If forced to pick one as a default: STF is the lower-friction starting point for most retail traders thanks to the looser daily drawdown and the unlimited evaluation window. The 4-5% daily room is the single most underrated rule in evaluation rounds, and the unlimited time means a flat week does not cost you the challenge.

If you have the skill to handle 1:100 leverage and the cash management to take multiple cheap attempts at the Phoenix programme, Moneta gives you a faster, higher-split path to a payout. The 88% flat split is genuinely competitive against any prop firm in the market right now.

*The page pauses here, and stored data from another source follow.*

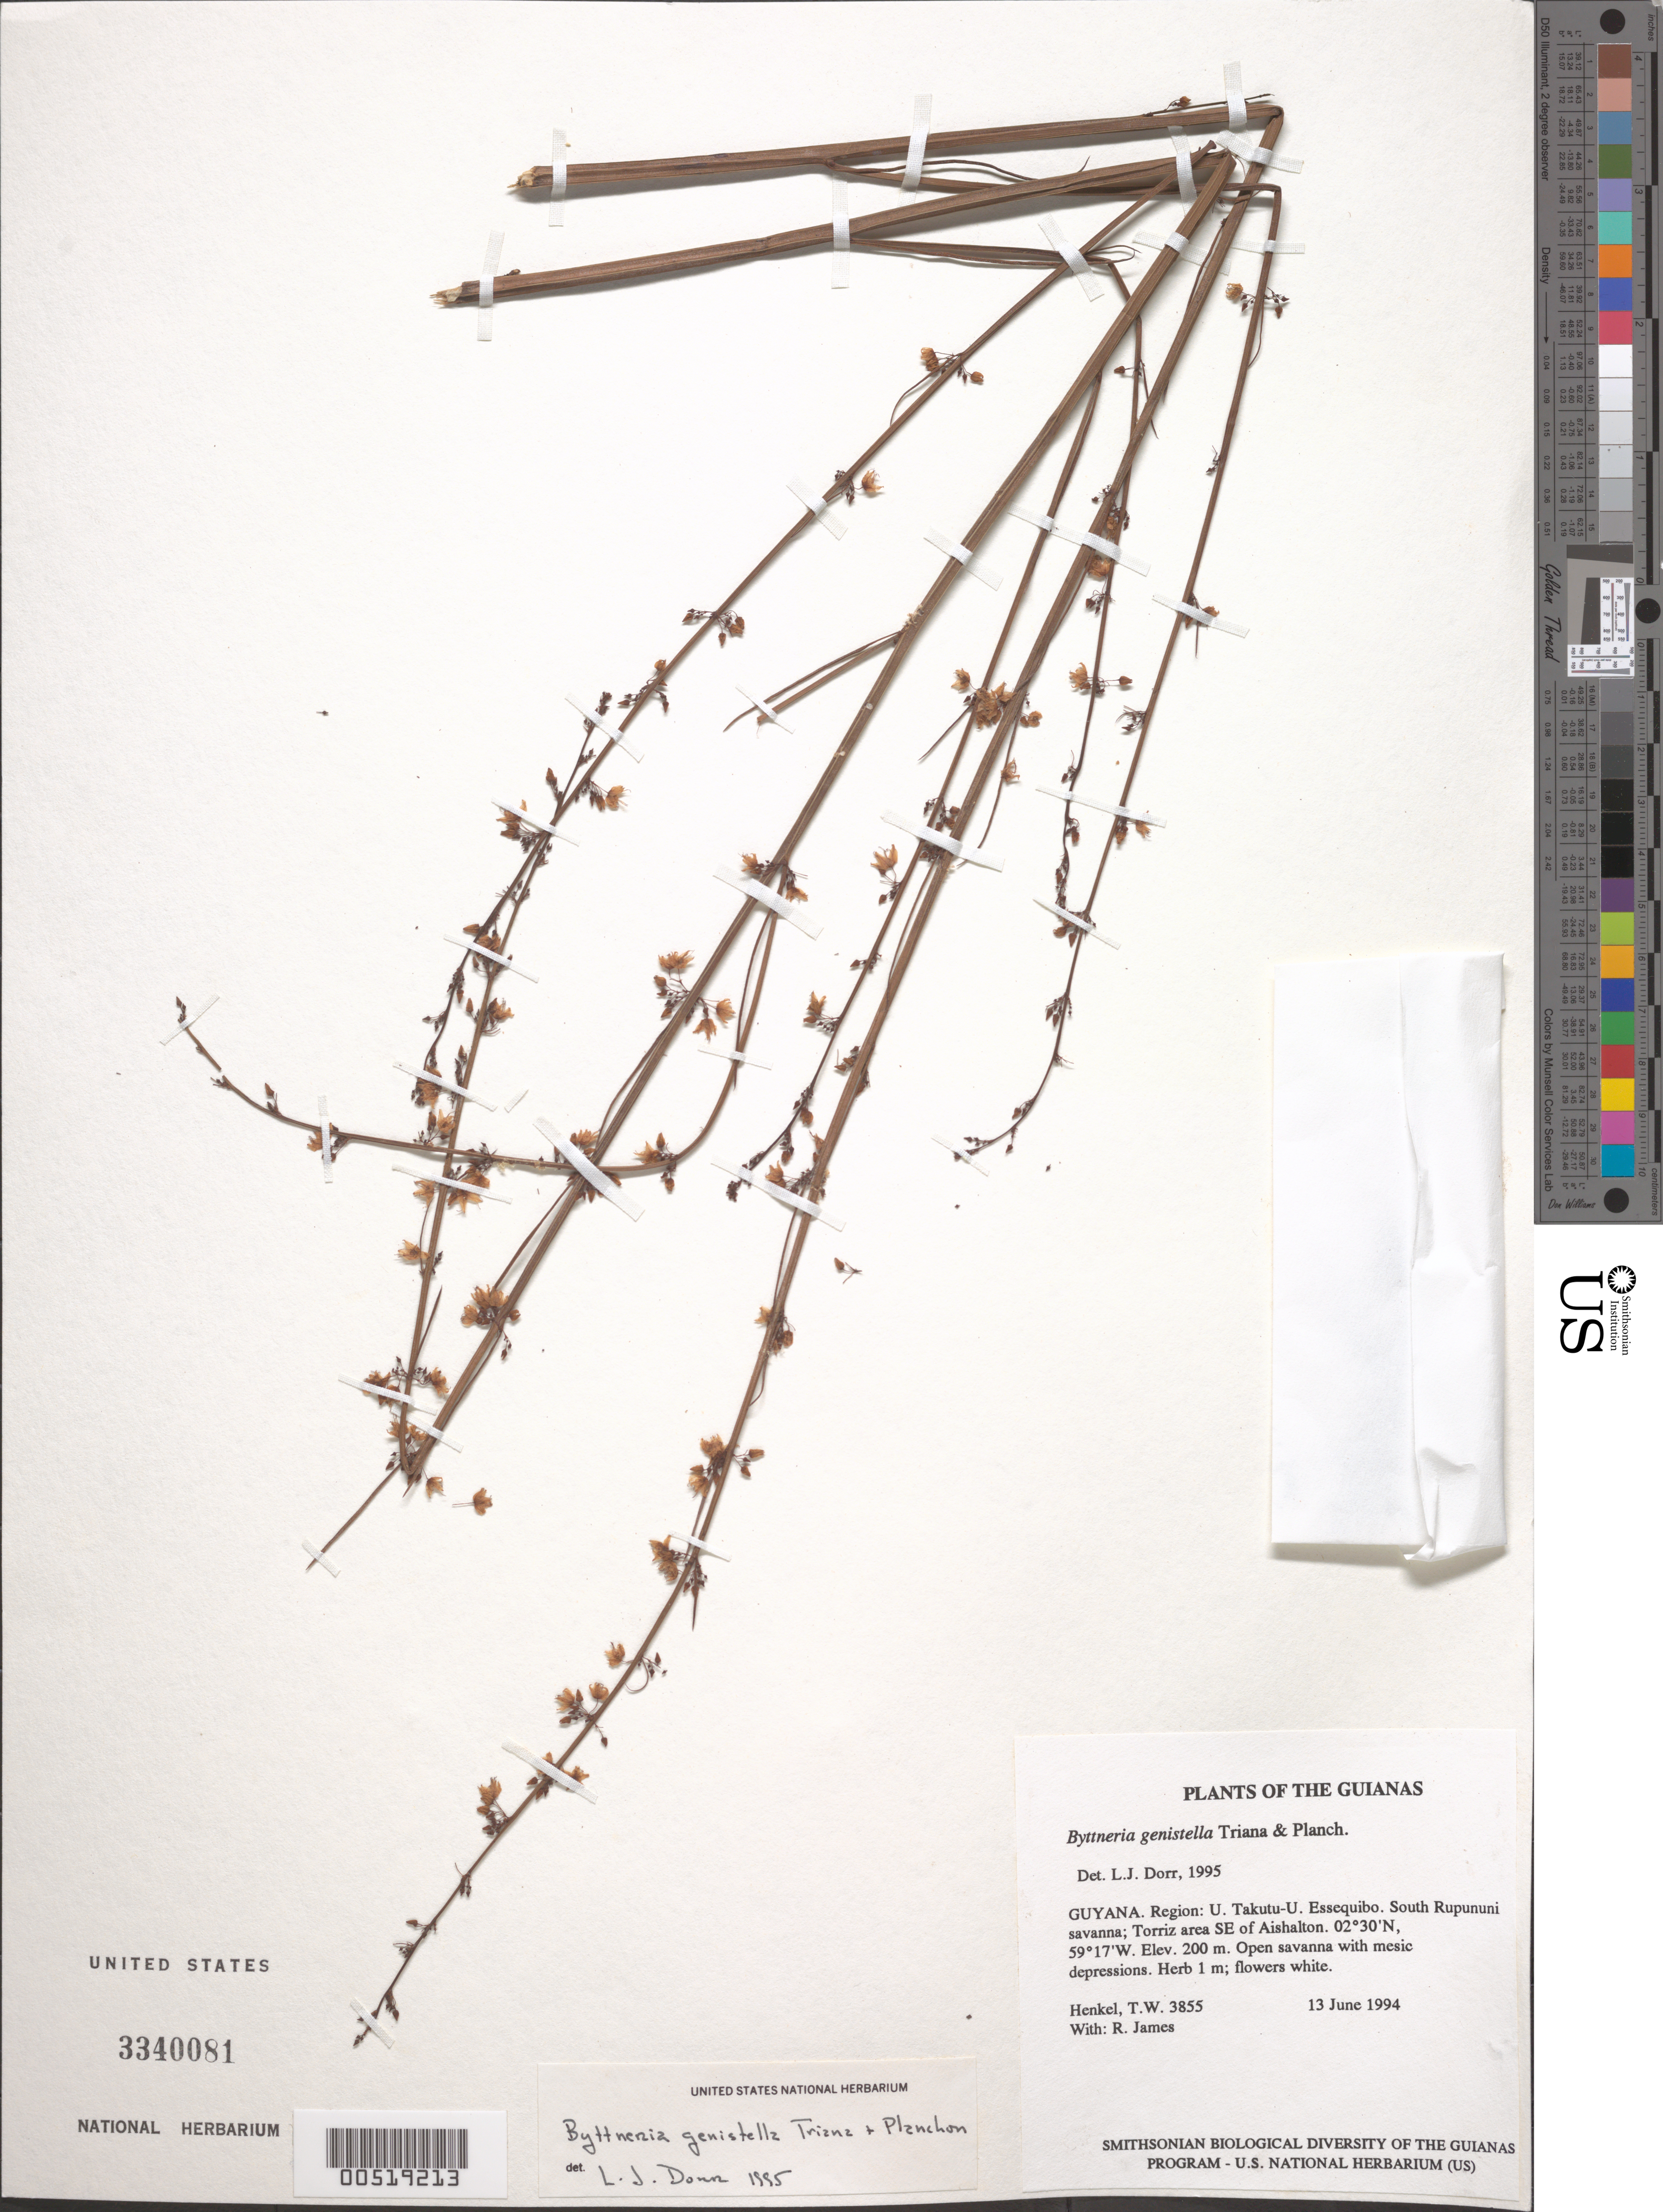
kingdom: Plantae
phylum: Tracheophyta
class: Magnoliopsida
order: Malvales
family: Malvaceae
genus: Byttneria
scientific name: Byttneria genistella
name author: Triana & Planch.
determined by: Dorr, L. J., (BOT), Smithsonian Institution - National Museum of Natural History (UNITED STATES)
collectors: T. Henkel & R. James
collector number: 3855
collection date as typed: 13 June 1994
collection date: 1994-06-13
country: Guyana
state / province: U. Takutu-U. Essequibo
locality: South Rupununi savanna; Torriz area SE of Aishalton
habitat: Open savanna with mesic depressions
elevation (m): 200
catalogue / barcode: US 3340081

Read the full Smart Trader Funds review and the full Moneta Funded review for the deep breakdown on each firm individually.

Frequently Asked Questions

Which firm is cheaper to start with?

Moneta Funded. The Phoenix programme starts at $25 for a 10k account, and the 2-Step starts at $39. Smart Trader Funds asks $99 for its standard challenge. The Moneta cheap-entry tiers come with harder targets, so the gap is doing real work — but on raw cost-per-attempt, Moneta is the cheaper venue.

Which firm has the higher profit split?

Moneta Funded pays 88% flat across all programmes from day one. Smart Trader Funds runs a tiered model from 70% (Fast Track) up to 90% (Pro after scaling). For a new funded trader, Moneta's flat 88% is the higher starting split.

Which firm has stricter drawdown rules?

Moneta. Daily drawdown sits at 3-4% versus STF's 4-5%. That extra 1% of room at STF is meaningful for traders who run anything other than tight scalps.

Can I use Expert Advisors on both?

Both firms support EAs, but only STF runs MT4 alongside MT5. If your EA stack is MT4-native, STF is the only one of the two that runs your existing tooling without porting.

Which firm has higher leverage?

Moneta Funded at 1:100. STF caps at 1:30 to 1:50 depending on programme. Higher leverage helps tight-stop strategies and hurts undisciplined sizing — pick based on how you actually trade.

Can I scale to a larger account at either firm?

Both firms run scaling plans. Moneta scales up to $2,000,000 in total funding, which is one of the highest ceilings in the industry. STF tops out at $300,000. For most retail traders the $300,000 ceiling is more than enough; for traders specifically targeting seven-figure capital, Moneta is the only choice.